### SOURCE DATA:
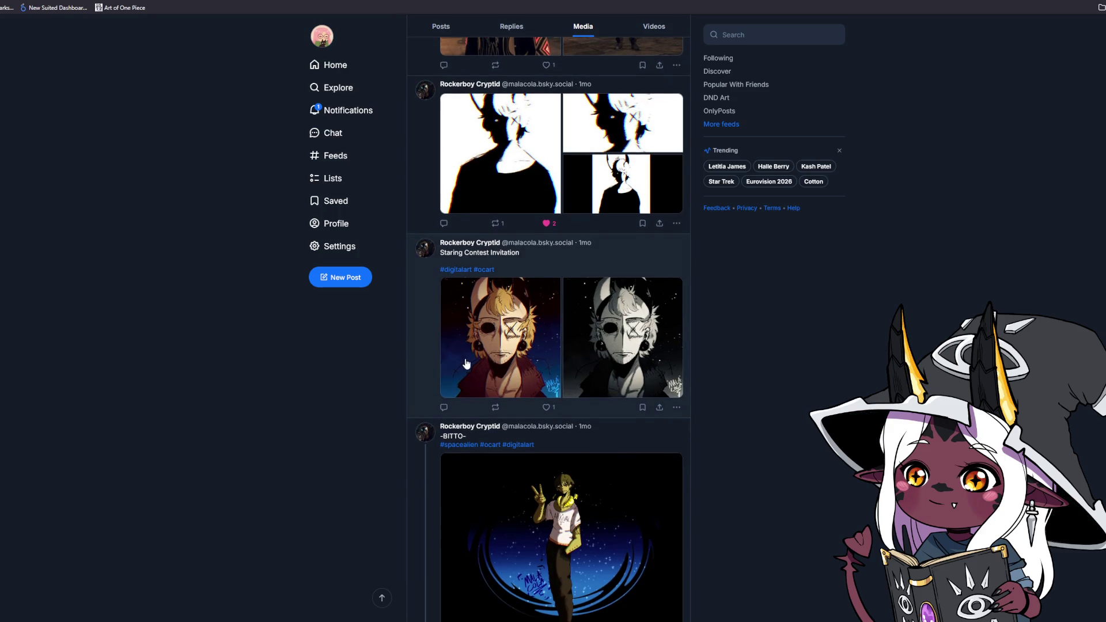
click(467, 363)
...
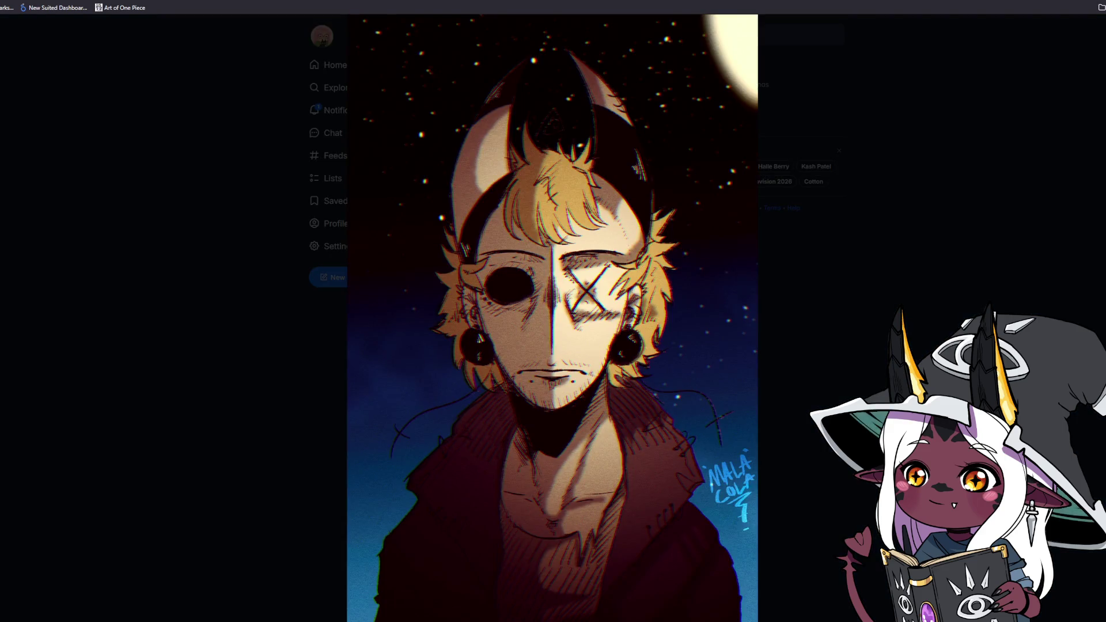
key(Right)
...
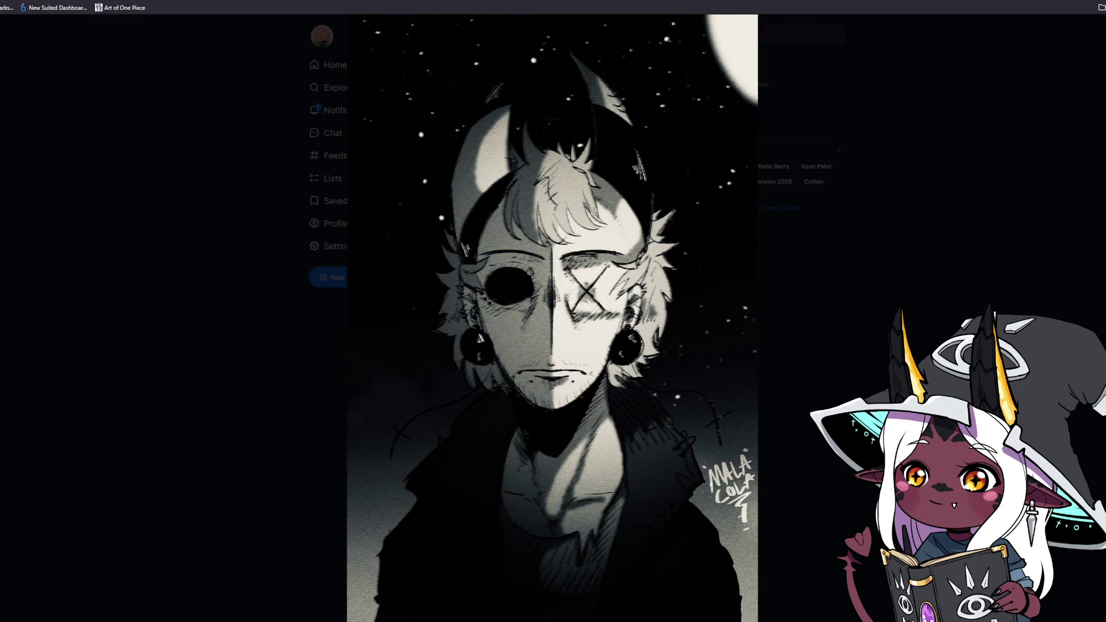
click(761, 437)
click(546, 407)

### EXERCISE BRIEF:
Search the records above for "click" and copy every line that has it.

### REPLY:
click(467, 363)
click(761, 437)
click(546, 407)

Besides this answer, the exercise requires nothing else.